With similar dimensions to Audi’s Q5 mid-size SUV, the five-passenger e-Tron is—perhaps surprisingly—a workhorse, with a large trunk and a 4,000-pound towing capacity.

“When you tell an engineer that you want an electric car with lots of range, they don’t immediately jump to SUV as their first choice for obvious reasons of physics,” Marc Lichte, Audi’s head of design, told reporters at an event before the reveal. “We wanted to create, for lack of a better term, a very normal car. We wanted a real SUV.”

Lichte said Audi will eventually produce variants of the e-tron. He also said that the automaker plans to reveal a “very wide, very low, very fast” electric vehicle at the Los Angeles Auto Show in November.

Compared to designing vehicles that run on gasoline, working with electric powertrains is “a big change, like a heart transplant,” Lichte said.

Audi
Audi

Slow to start, automakers now are racing to electrify their lineups globally. Volkswagen Auto Group, which owns Audi, is investing $48 billion in battery technology to equip 16 factories that will produce 27 electric models within the next five years. Porsche, another VW brand, is spending $7.4 billion to electrify half of its lineup by 2025. Next year, it will launch its first electric vehicle, the Porsche Taycan, a 600-horsepower sports car that can travel more than 300 miles on a fully charged battery. Porsche has also shown a concept for an electric crossover.

So far, the only all-electric luxury SUVs currently on sale are Tesla’s Model X and Jaguar’s I-Pace. The Model X, which comes with either a 75- or 100-kWh battery pack, can travel up to 295 miles on a full charge.The I-Pace, which launched earlier this year as Jaguar Land Rover’s first-ever electric vehicle, can eke up to 240 miles on a 90-kWh battery.

This month, Mercedes-Benz and BMW also debuted their first electric models. The Mercedes-Benz EQ C, the first nameplate in the automaker’s all-electric sub-brand, is a 200-mile range crossover that delivers 402 horsepower using an 80-kWh lithium-ion battery pack.

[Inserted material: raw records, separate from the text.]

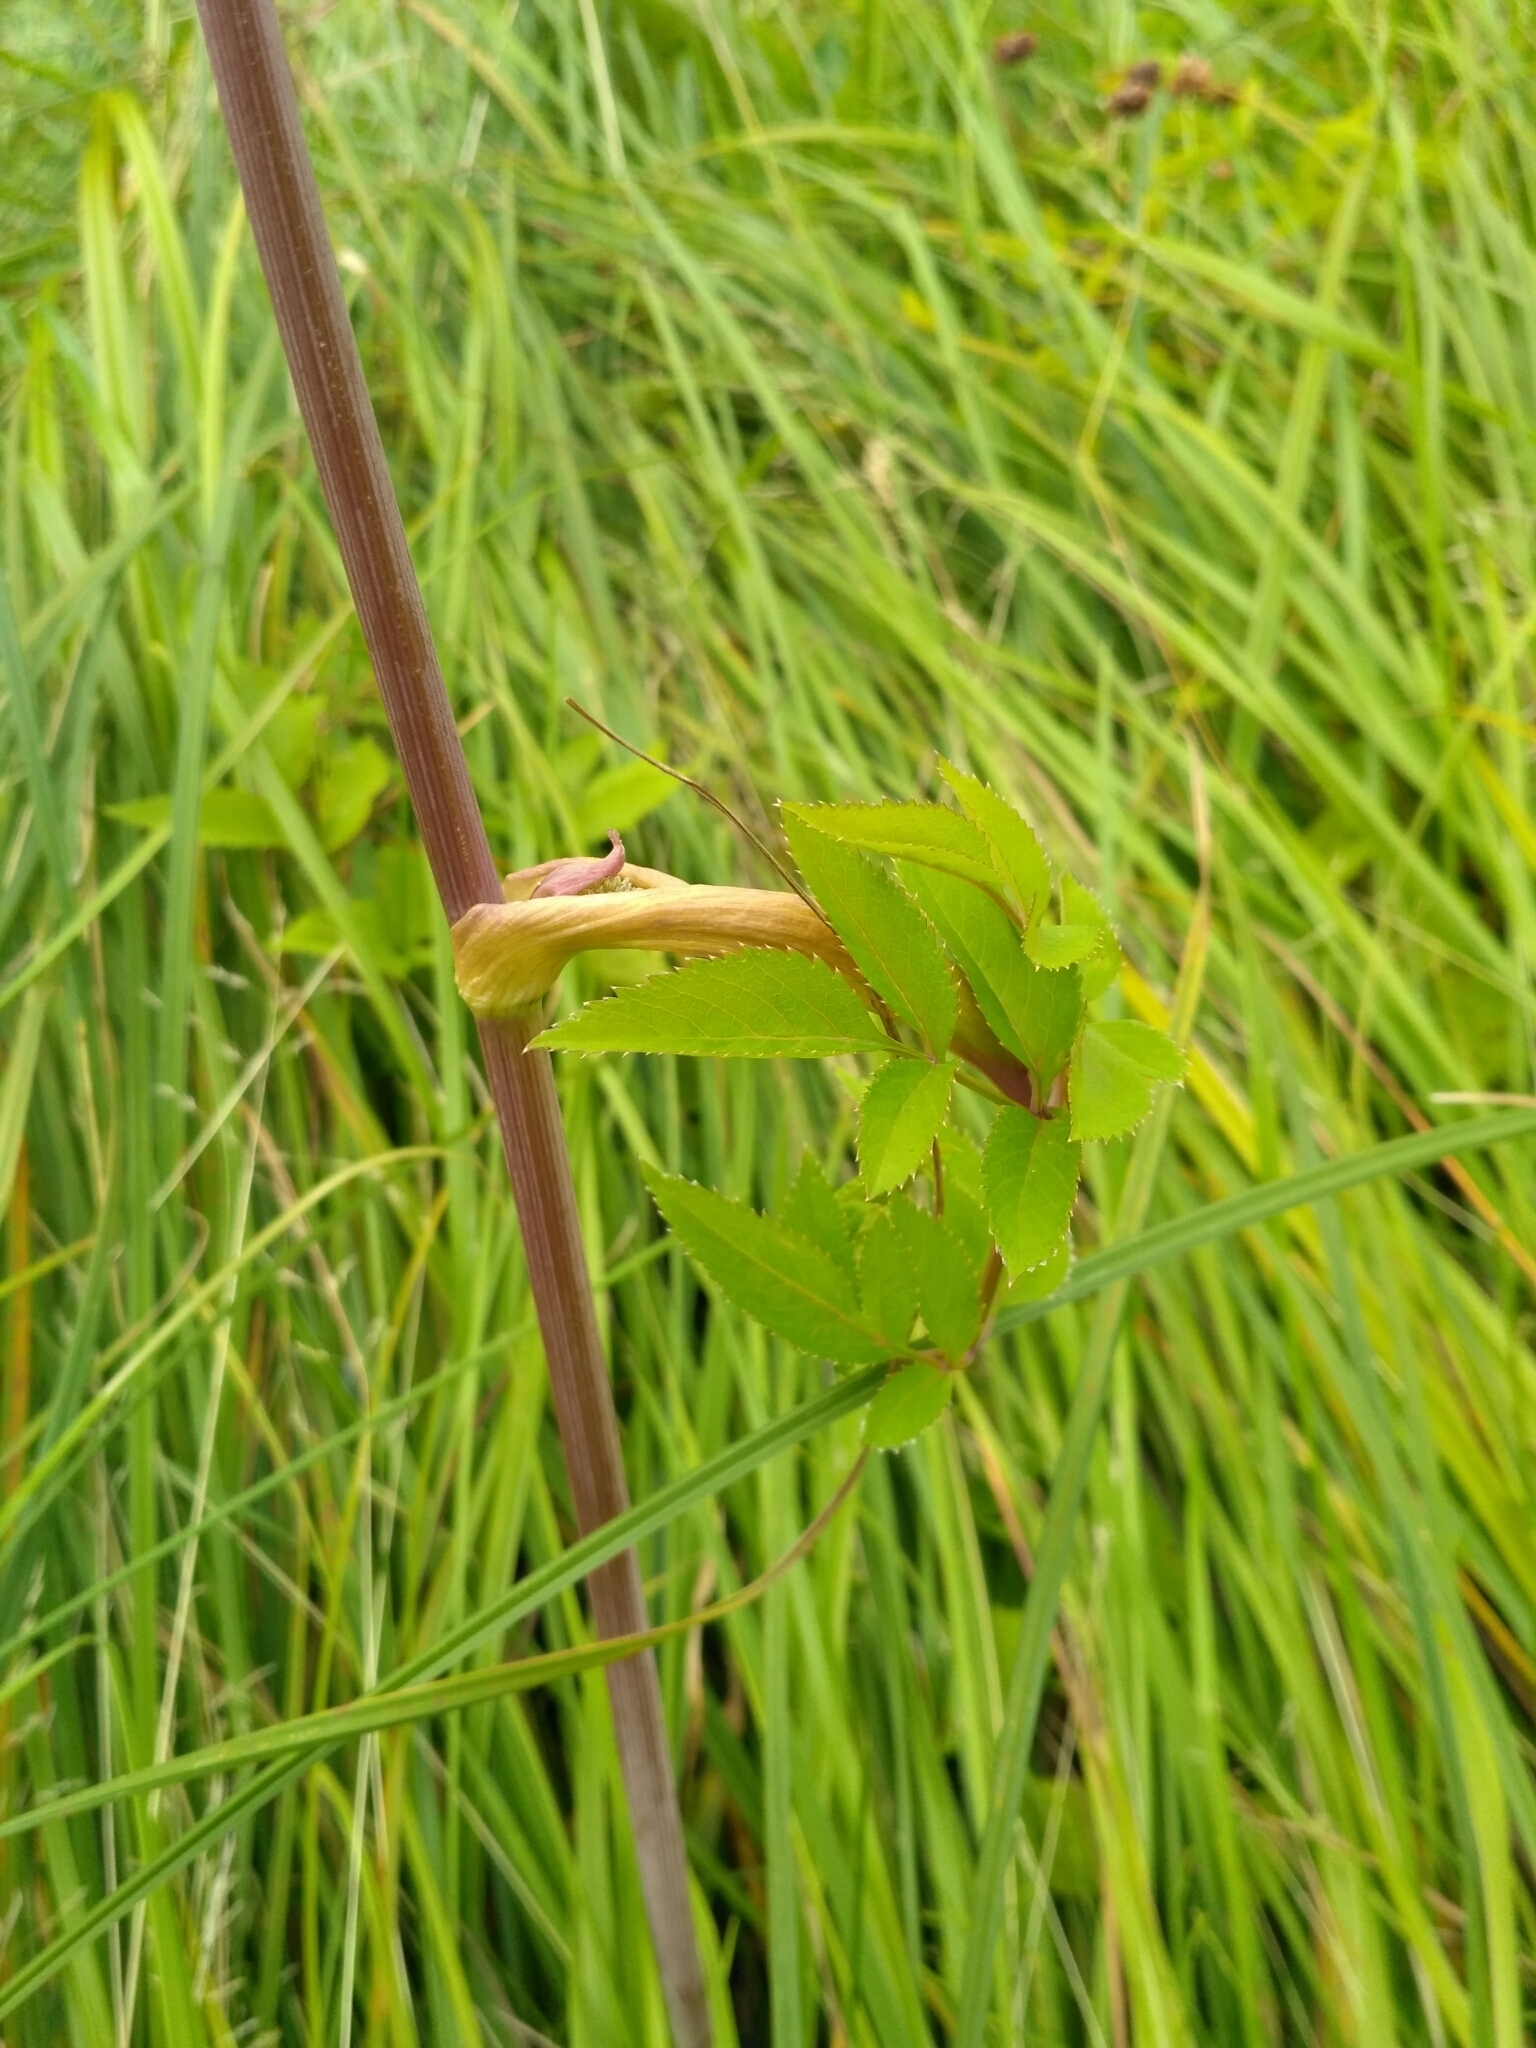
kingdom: Plantae
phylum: Tracheophyta
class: Magnoliopsida
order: Apiales
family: Apiaceae
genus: Angelica
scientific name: Angelica sylvestris
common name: Wild angelica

BMW took a concept version of its electric car on tour this week, inviting reporters in Munich, New York, San Francisco, and Beijing to see it inside of a Lufthansa cargo plane. The Vision iNext, which sets the design language for BMW’s forthcoming electric cars and SUVs, features a living room-themed interior with “smart” upholstery and trim. To operate the infotainment system, for example, passengers use their fingers to trace symbols along the fabric covering the seats and door panels. The automaker also demonstrated technology that can project movies, books, and a virtual keyboard onto the cabin’s surfaces.

A version of the BMW iNext will go on sale in 2021.

The e-tron and its forthcoming competitors will appeal to consumers who are curious about electric vehicles but nervous about reliability and dealer support, said Karl Brauer, executive publisher of Kelley Blue Book. “The Audi e-tron represents another big step toward our electric vehicle future,” Brauer said. “It’s a high-quality, beautifully-designed electric SUV from an established luxury brand. The Audi’s combination of style, performance and cutting edge tech should bring more luxury buyers into the EV fold.”